Document text>
There was a time when I regularly visited Paul Levi who had one of the most impressive collections of antique picture frames ever assembled. I guess the year was about 1993. Other people knew Paul much better than I did, and for much longer, but I still have a strong recollection of what seems now like a different time altogether and somehow, like memories of childhood, always Summer.
Each Saturday morning I would take the tube to Turnham Green, walk along Chiswick High Road to Power Road, a looping industrial estate, just before the roundabout for the South Circular and the M4. Paul Levi had two units on the estate, one smaller, a 50’s brick office building typical of thousands similar, down the end of a dead end road. There was a small room here, probably once an office at the back of the building, now just a narrow corridor between two racks of mainly smaller picture frames, floor to ceiling. I remember the atmosphere, dry and slightly fragrant, remarkably quiet, like a lost place, racks of closely packed antique frames and silence.
The other premises, round the corner a minute’s walk away, was a larger two storey factory like building where, up a dusty, airy, concrete staircase with gilded columns leaning in the corners of the half-landing, he had an office on a light filled first floor. This larger building also had a particular atmosphere for it had once been a factory making industrial perfume, concentrated scent for, I don’t know, drain cleaners or air-fresheners. For years afterwards, that scent pervaded many of ‘Levi frames’, just as sometimes you feel that you can smell incense on a frame that has been removed from an Italian church. (Peter Schade, who also knew Paul at this period, says he still has a part of an old frame in an airtight box which he has sometimes opened, the scent taking him back over 20 years in an instant.)

Dataset records>
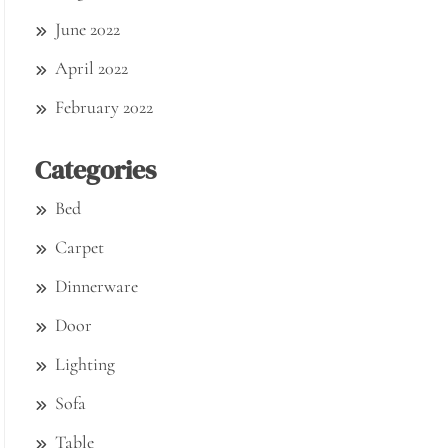
June 2022
April 2022
February 2022
Categories
Bed
Carpet
Dinnerware
Door
Lighting
Sofa
Table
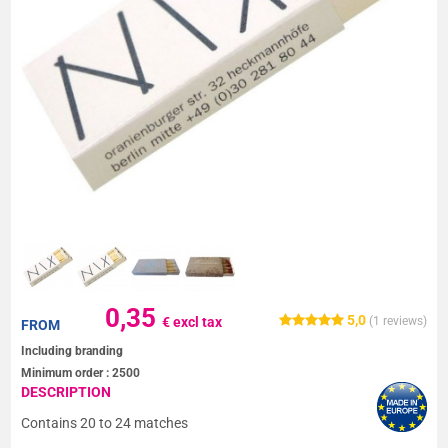
0,35
5,0
€ excl tax
(
1
reviews)
FROM
Including branding
Minimum order :
2500
DESCRIPTION
Contains 20 to 24 matches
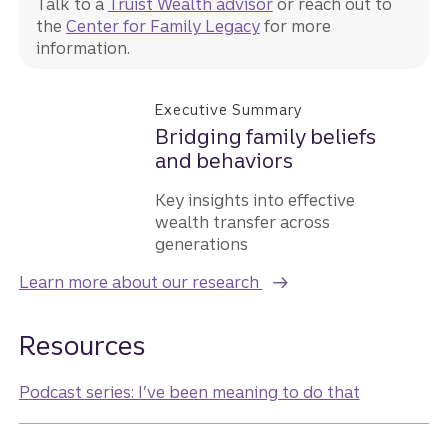
Talk to a
Truist Wealth advisor
or reach out to
the
Center for Family Legacy
for more
information.
Executive Summary
Bridging family beliefs
and behaviors
Key insights into effective
wealth transfer across
generations
Learn more about our research
Resources
Podcast series: I’ve been meaning to do that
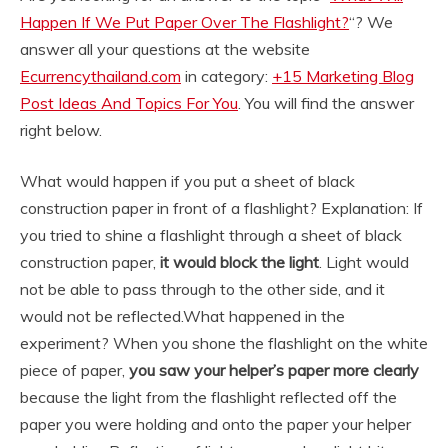
Happen If We Put Paper Over The Flashlight?
“? We
answer all your questions at the website
Ecurrencythailand.com
in category:
+15 Marketing Blog
Post Ideas And Topics For You
. You will find the answer
right below.
What would happen if you put a sheet of black
construction paper in front of a flashlight? Explanation: If
you tried to shine a flashlight through a sheet of black
construction paper,
it would block the light
. Light would
not be able to pass through to the other side, and it
would not be reflected.
What happened in the
experiment? When you shone the flashlight on the white
piece of paper,
you saw your helper’s paper more clearly
because the light from the flashlight reflected off the
paper you were holding and onto the paper your helper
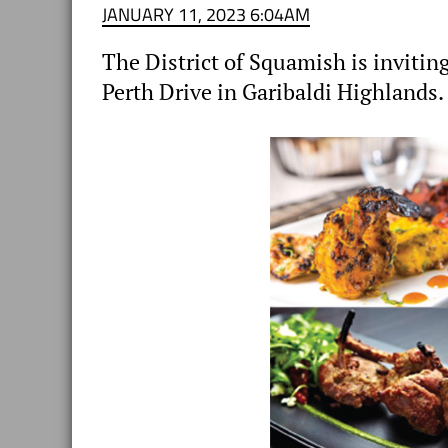
JANUARY 11, 2023 6:04AM
The District of Squamish is inviting
Perth Drive in Garibaldi Highlands.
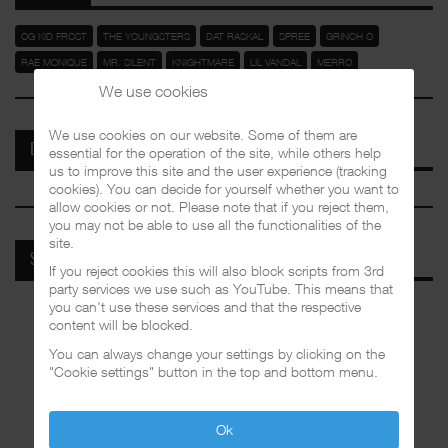
OG KID FROST
THE YOUNGSTERS
DAT RASKAL
SPREE
GRINCH O
RAE MONIQUE
MR. SILENT
KNIGHTMARE
LIL VANDAL
MERRO
We use cookies
We use cookies on our website. Some of them are
DISCOGRAPHIES
essential for the operation of the site, while others help
us to improve this site and the user experience (tracking
cookies). You can decide for yourself whether you want to
allow cookies or not. Please note that if you reject them,
you may not be able to use all the functionalities of the
site.
SPOTIFY
If you reject cookies this will also block scripts from 3rd
party services we use such as YouTube. This means that
you can't use these services and that the respective
content will be blocked.
You can always change your settings by clicking on the
"Cookie settings" button in the top and bottom menu.
Ok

Set of tasks>
**A)** In the recollection of Paul Levi's frame collection, which tube station did the writer travel to each Saturday morning?
**B)** Using the recollection of Paul Levi's frame collection, explain why many "Levi frames" carried a scent for years afterwards.

Task solutions>
**A)** Turnham Green.

**B)** Paul Levi's larger building had once been a factory that made industrial perfume, a concentrated scent for products like drain cleaners or air fresheners. That scent lingered and pervaded many of the frames kept there.